* **Excerpt to read**
One of the tasks engaged in by Porltand was to investigate and question any ship that was not identifying itself via AIS.
West said: “In the Gulf of Guinea, we found that that was an anti-piracy measure. They were switching off their systems because they felt unsafe and therefore we were in a position to reassure them that we were operating in the area.”
“For others,” West continued, “we came across factory fishing ships that we believed were fishing illegally and said that their systems had broken, so we reported them to the local forces so that they could take appropriate action because we are not in a position to do so.”
“We also came across a few merchant vessels who, for reasons best known to themselves, on passage decided to switch it (the AIS) off as well,” West added, “we report all things like that.”
West said that the word definitely got out because vessels in some of the countries they visited knew they were coming as they’d already heard on the grapevine that they were patrolling and questioning ships.

* **Raw data**

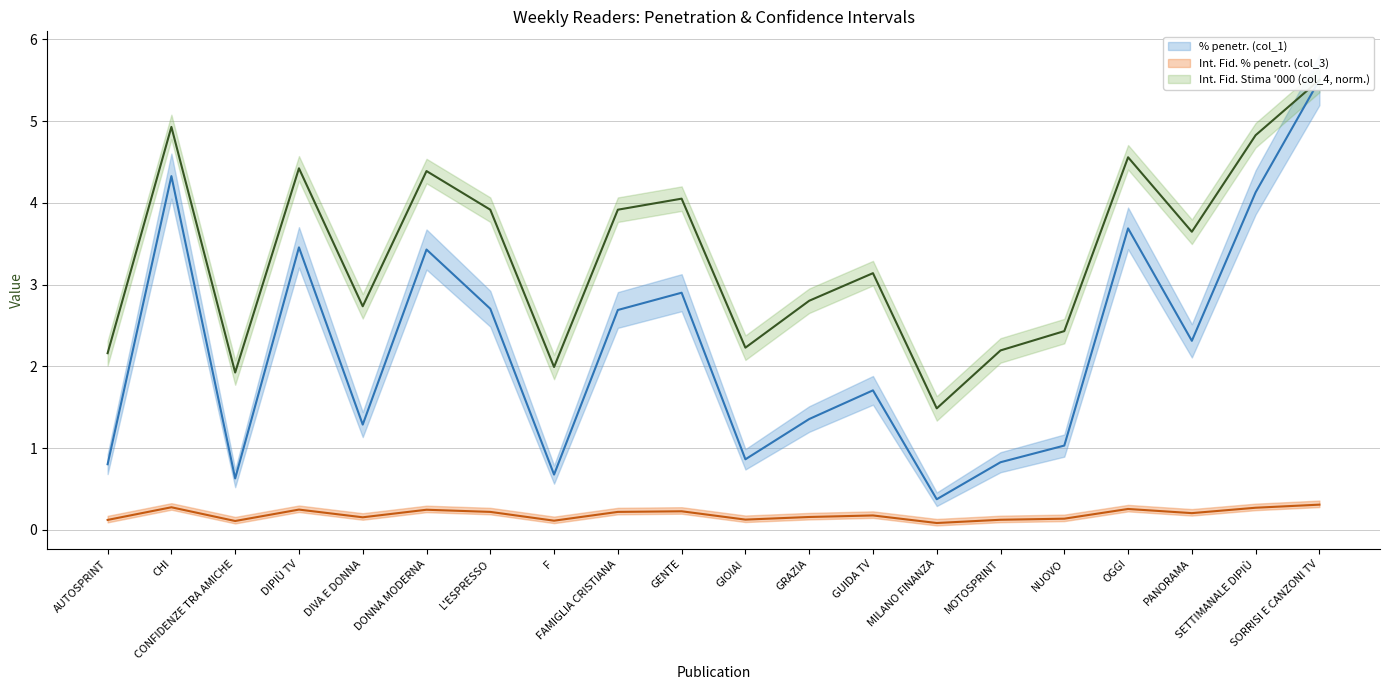

How many interior local peaks does the Int. Fid. Stima '000 (col_4) series have?

6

* **Exercise instructions**
- 1) Reproduce the passage on ships that turned off AIS word for word, from "West said that" up to and including "and questioning ships.".
- 2) In the passage on ships that turned off AIS, why did ships in the Gulf of Guinea switch off their systems?

* **Answers to the exercise**
- 1)
West said that the word definitely got out because vessels in some of the countries they visited knew they were coming as they’d already heard on the grapevine that they were patrolling and questioning ships.

- 2) It was an anti-piracy measure, because they felt unsafe.